As used by lawyers and judges, acts that are intra vires may equivalently be termed "valid" and those that are ultra   vires "invalid".

The doctrine of ultra vires has been criticised in a number of   reports as an   "illusory protection of the shareholders and yet may be a pitfall for third parties dealing with the company".   

Thus, although Ghana Law by section 25 of the    Companies Act prohibits ultra vires actions just like English Law, to lessen the  unfair treatment suffered by third parties who may not   know the objects of a  company before a particular transaction with the company.

The whole purpose  of Section 25 (3) is to    protect such third parties.
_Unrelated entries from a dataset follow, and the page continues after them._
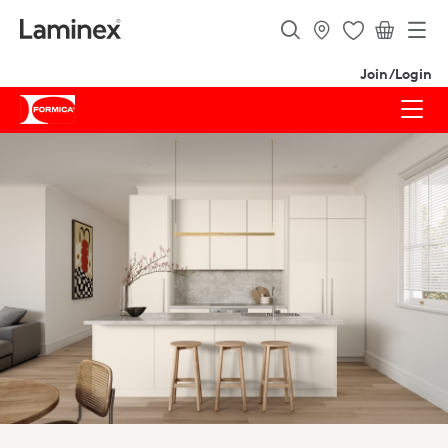
Join/Login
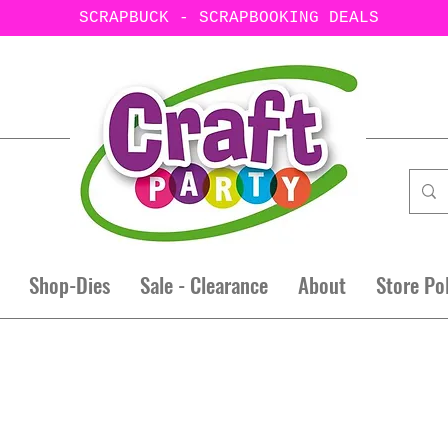
SCRAPBUCK - SCRAPBOOKING DEALS
Shop-Dies
Sale - Clearance
About
Store Po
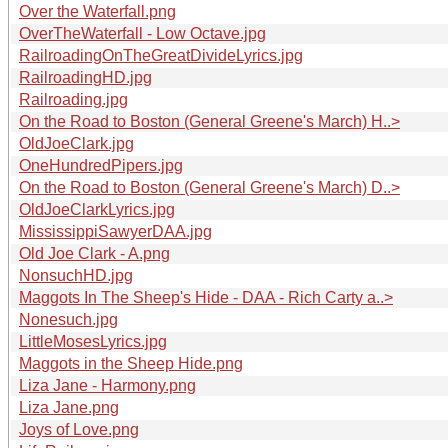
Over the Waterfall.png
OverTheWaterfall - Low Octave.jpg
RailroadingOnTheGreatDivideLyrics.jpg
RailroadingHD.jpg
Railroading.jpg
On the Road to Boston (General Greene's March) H..>
OldJoeClark.jpg
OneHundredPipers.jpg
On the Road to Boston (General Greene's March) D..>
OldJoeClarkLyrics.jpg
MississippiSawyerDAA.jpg
Old Joe Clark - A.png
NonsuchHD.jpg
Maggots In The Sheep's Hide - DAA - Rich Carty a..>
Nonesuch.jpg
LittleMosesLyrics.jpg
Maggots in the Sheep Hide.png
Liza Jane - Harmony.png
Liza Jane.png
Joys of Love.png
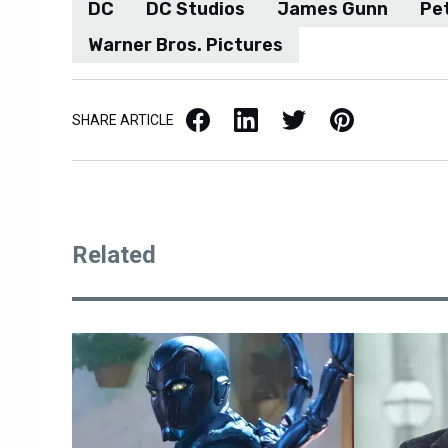
DC
DC Studios
James Gunn
Pe
Warner Bros. Pictures
Facebook
LinkedIn
X / Twitter
Pinterest
SHARE ARTICLE
Related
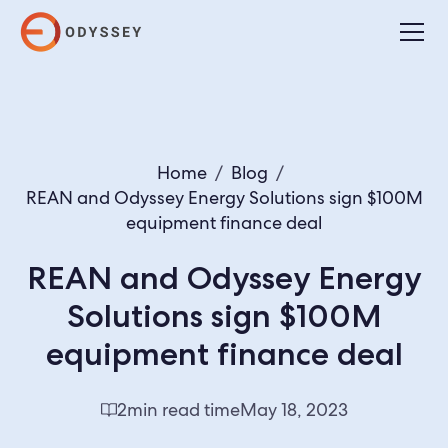
Home
/
Blog
/
REAN and Odyssey Energy Solutions sign $100M
equipment finance deal
REAN and Odyssey Energy
Solutions sign $100M
equipment finance deal
2
min read time
May 18, 2023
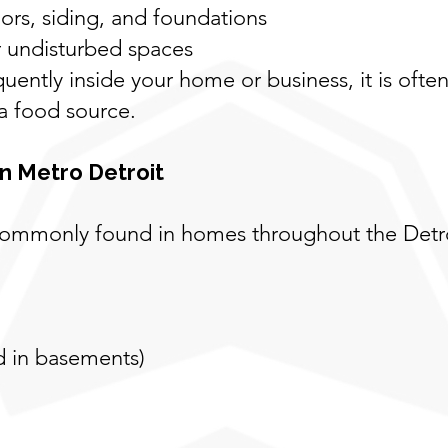
rs, siding, and foundations
r undisturbed spaces
quently inside your home or business, it is often
 a food source.
n Metro Detroit
e commonly found in homes throughout the De
nd in basements)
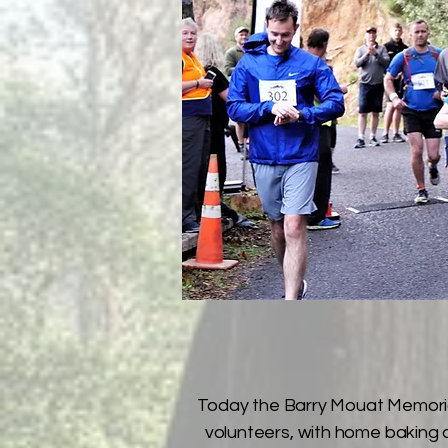
Today the Barry Mouat Memorial
volunteers, with home baking at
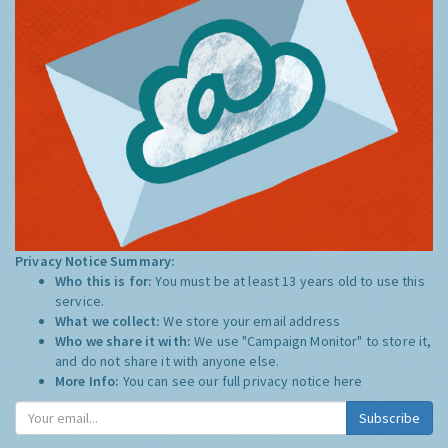
Privacy Notice Summary:
Who this is for:
You must be at least 13 years old to use this
service.
What we collect:
We store your email address
Who we share it with:
We use "Campaign Monitor" to store it,
and do not share it with anyone else.
More Info:
You can see our full privacy notice
here
Subscribe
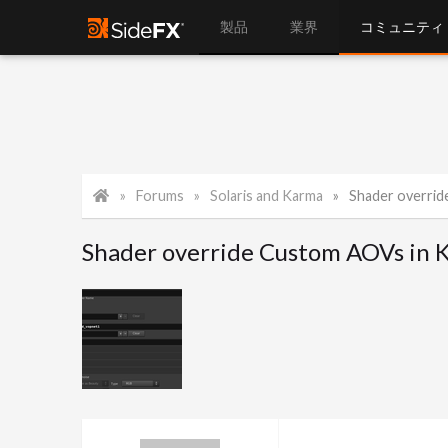
製品
業界
コミュニティ
Forums
Solaris and Karma
Shader overri
Shader override Custom AOVs in 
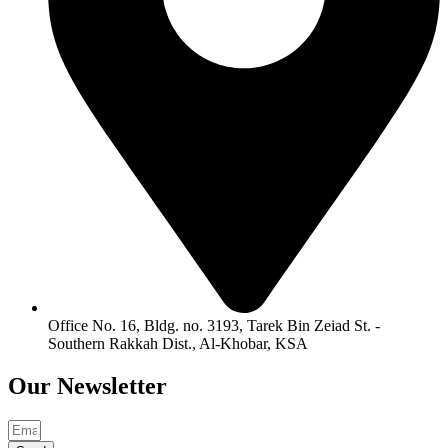
Office No. 16, Bldg. no. 3193, Tarek Bin Zeiad St. -
Southern Rakkah Dist., Al-Khobar, KSA
Our
Newsletter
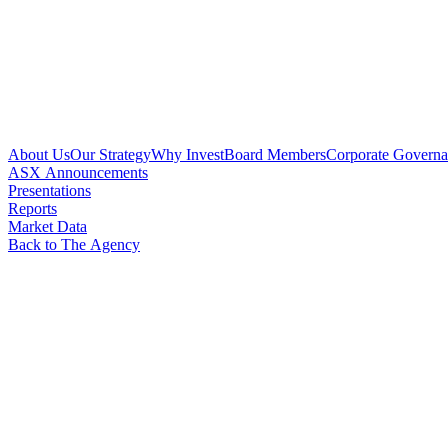
About Us
Our Strategy
Why Invest
Board Members
Corporate Govern
ASX Announcements
Presentations
Reports
Market Data
Back to The Agency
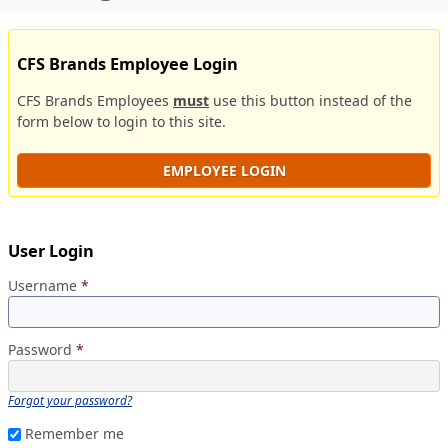
CFS Brands Employee Login
CFS Brands Employees
must
use this button instead of the
form below to login to this site.
EMPLOYEE LOGIN
User Login
Username
*
Password
*
Forgot your password?
Remember me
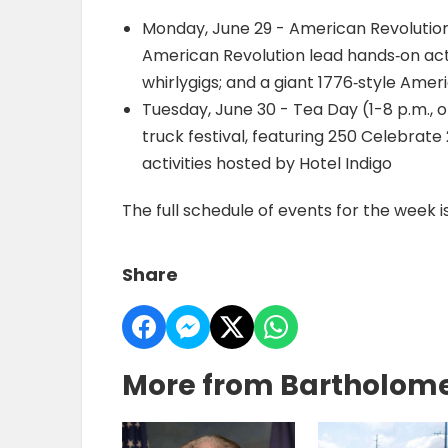
Monday, June 29 - American Revolution
American Revolution lead hands‐on activ
whirlygigs; and a giant 1776‐style Amer
Tuesday, June 30 - Tea Day (1-8 p.m., 
truck festival, featuring 250 Celebra
activities hosted by Hotel Indigo
The full schedule of events for the week i
Share
More from Bartholom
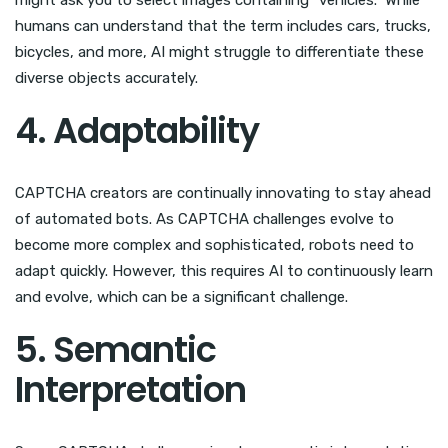
humans can understand that the term includes cars, trucks,
bicycles, and more, AI might struggle to differentiate these
diverse objects accurately.
4. Adaptability
CAPTCHA creators are continually innovating to stay ahead
of automated bots. As CAPTCHA challenges evolve to
become more complex and sophisticated, robots need to
adapt quickly. However, this requires AI to continuously learn
and evolve, which can be a significant challenge.
5. Semantic
Interpretation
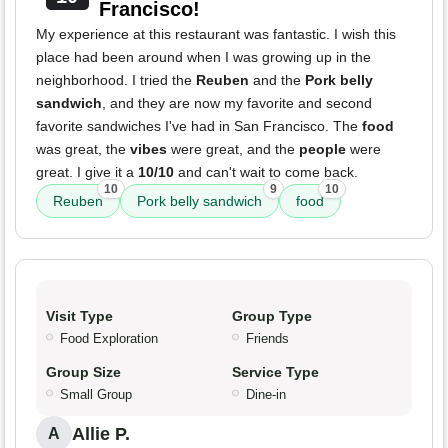
Francisco!
My experience at this restaurant was fantastic. I wish this
place had been around when I was growing up in the
neighborhood. I tried the
Reuben
and the
Pork belly
sandwich
, and they are now my favorite and second
favorite sandwiches I've had in San Francisco. The
food
was great, the
vibes
were great, and the
people
were
great. I give it a
10/10
and can't wait to come back.
10
9
10
Reuben
Pork belly sandwich
food
Visit Type
Group Type
Food Exploration
Friends
Group Size
Service Type
Small Group
Dine-in
Allie P.
A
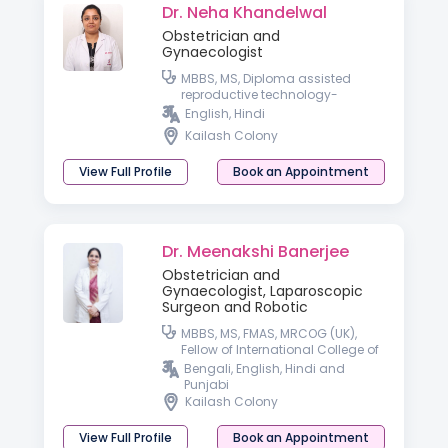
Dr. Neha Khandelwal
Obstetrician and
Gynaecologist
MBBS, MS, Diploma assisted
reproductive technology-
University of Germany
English, Hindi
Kailash Colony
View Full Profile
Book an Appointment
Dr. Meenakshi Banerjee
Obstetrician and
Gynaecologist, Laparoscopic
Surgeon and Robotic
MBBS, MS, FMAS, MRCOG (UK),
Fellow of International College of
Robotic Surgeon
Bengali, English, Hindi and
Punjabi
Kailash Colony
View Full Profile
Book an Appointment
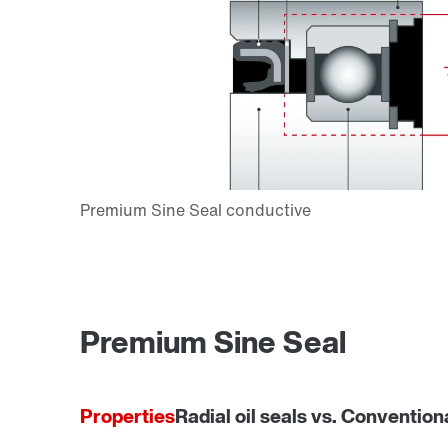
Premium Sine Seal
Properties
Radial oil seals vs. Convention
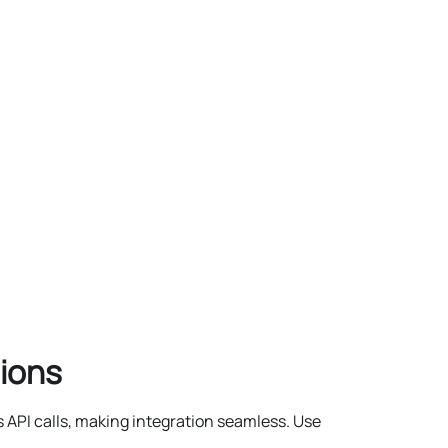
ions
 API calls, making integration seamless. Use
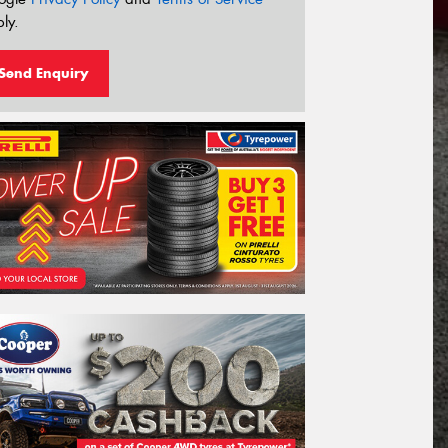
ly.
Send Enquiry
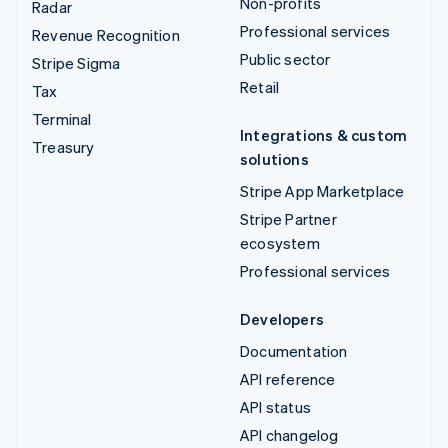
Non-profits
Radar
Professional services
Revenue Recognition
Public sector
Stripe Sigma
Retail
Tax
Terminal
Integrations & custom
Treasury
solutions
Stripe App Marketplace
Stripe Partner
ecosystem
Professional services
Developers
Documentation
API reference
API status
API changelog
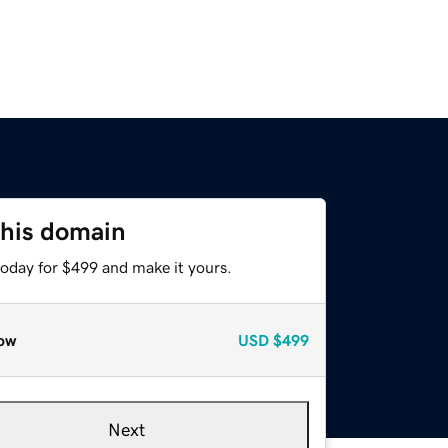
this domain
today for $499 and make it yours.
ow
USD
$499
Next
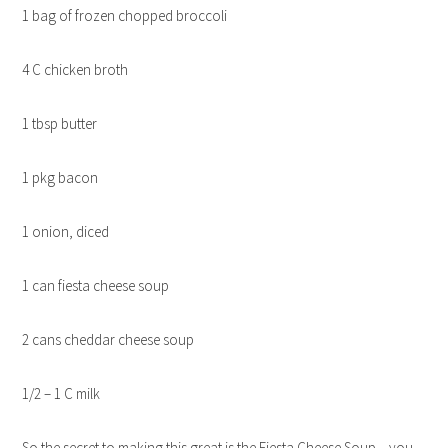
1 bag of frozen chopped broccoli
4 C chicken broth
1 tbsp butter
1 pkg bacon
1 onion, diced
1 can fiesta cheese soup
2 cans cheddar cheese soup
1/2 – 1 C milk
So the secret to making this great is the Fiesta Cheese Soup – you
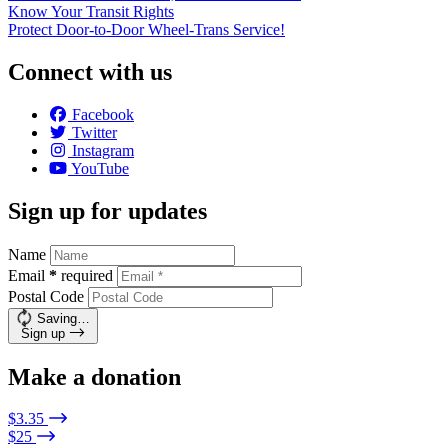
Know Your Transit Rights
Protect Door-to-Door Wheel-Trans Service!
Connect with us
Facebook
Twitter
Instagram
YouTube
Sign up for updates
Name
Email
*
required
Postal Code
Saving…
Sign up
Make a donation
$3.35
$25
It says an act of the company  shall not be invalid by reason of the fact that such act was not done   for the  furtherance of any of the authorised businesses of the company or that the company was exceeding its objects or powers.

The advantage of this statutory  modification of the  ultra vires rule on third parties is that if, a person enters into a  contract with a company which although lawful, is ultra vires   the company,  and he does not actually know that it is ultra vires, provided that it has been   decided on by the Directors, he can assume that it is intra vires and he will be   able to enforce the  contract against the company (i.e. the company will be  unable to plead ultra vires).

In the case of ASHBURY RAILWAY CARRIAGE CO. LTD. VRS. RICHE [1875] a company was formed with the object of carrying on business as   mechanical engineers and general contractors.

The Directors, however,  purchased the right to construct a railway in Belgium and entered into a contract with Riche whereby he would build the railway.

This agreement was ratified by all the shareholders. The company then ran into difficulties and terminated the   contract.

Riche sued for breach of contract. It was held by the House of Lords  that the contract was ultra vires  and void, so that not even the subsequent assent by the whole body of shareholders could  ratify it.

Similarly, under the 1992 Constitution, there are certain acts  such as declaring   a one party state or retroactive legislation   which are prohibited.

Any attempt by   Parliament or any other person or body that  undertakes  such prohibited acts shall be   ultra   vires of  their powers and will be  declared by the court as null and void.

Ghana Law also protects and provides remedies to shareholders and debenture  holders in cases where a company acts beyond  the powers provided under its  objects. Thus, by section 25 (4) and (5), any member or debenture holder may   apply to the   court for an injunction to restrain or stop the company from the  ultra vires act.

Directors may also be sued under section 210 of the Code for breach of their duties and may be liable to   compensate the company for loss sustained as a result of  breach of their duty in engaging in the ultra vires act.